Pietro Bevilacqua: An Attraction to Forms and Their Union
All images by . Used with permission.
“It was like getting reborn!” says photographer about his photographic journey, where he decided to completely abandon digital photography two years ago. “The film choice, chemicals, development and printing give me the feeling of living photography completely.” Combine this with his love of black and white photography, and it starts to make a whole lot more sense.
Pietro Bevilacqua is from Macerata, a little town in center Italy. He’s a hobbyist and during the daytime, works as a cop for six hours a day and tells us that he shoots photos for the rest of the time. In fact, he even thinks about it when he sleeps.
Mr. Bevilacqua interestingly states that he was born a landscape photographer but with time and film became more attracted to forms and their union with human beings. This contributes his love of NeoRealism in photography–especially with regards to Urban Geometry.
Black and white photography forces you to spend a few more seconds to observe and think, either when you shoot or when you look at a print. Graphism, geometry and contrast are fundamental, no attraction or distraction given by strong colors forces us to find other focal points in the image.
I think I will continue to change and go back, it’s not forbidden in photography; I honestly think that in this way you can also enrich yourself as a photographer.

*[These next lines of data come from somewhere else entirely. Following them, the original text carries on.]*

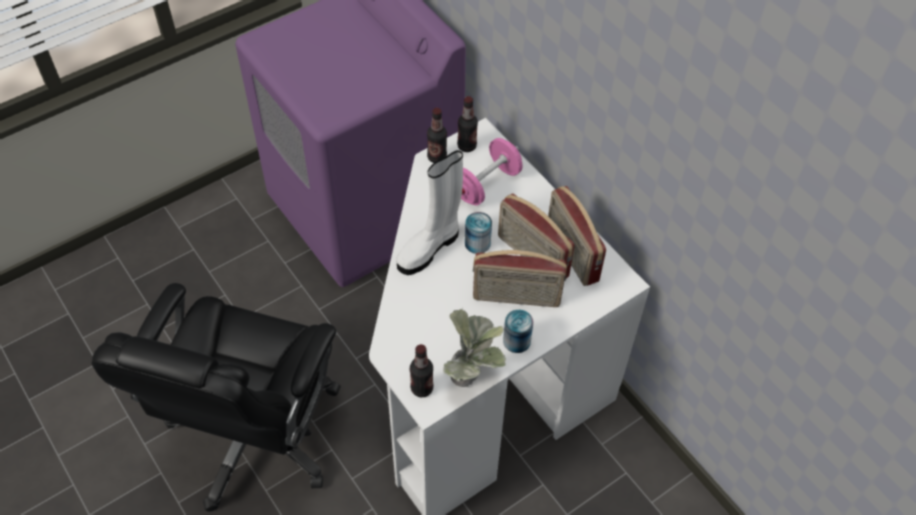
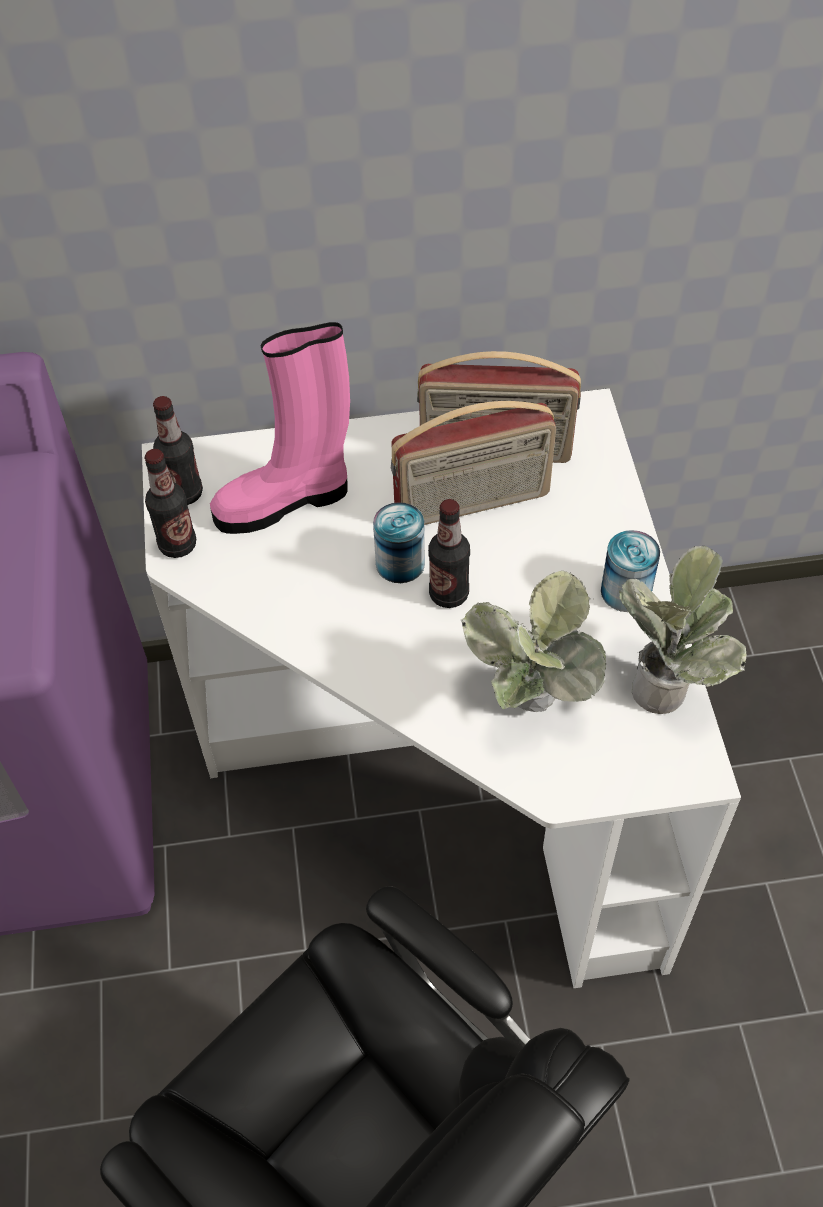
camera: 60 degrees left, 0 degrees up
white boot [396,150,463,275] -> none
bottle [410,344,434,398] -> bottle moved to [428,499,470,608]
pink dumbbell [461,138,523,205] -> pink boot [210,322,350,534]
radio [473,250,567,307] -> none
none -> potted plant [461,571,606,712]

I do not consider myself an art expert, but I believe black and white photography plays a crucial role in contemporary art.
Usually I use at the same time 35mm and medium format film often with a Pentax K1000 (with 35mm and 50mm lenses) and with a Fujifilm GA645, a great and comfortable 6×4,5 camera. The films I use are mainly Ilford FP4, HP5, Fomapan Classic and Action; I like them especially for the grain and for the not too modern look.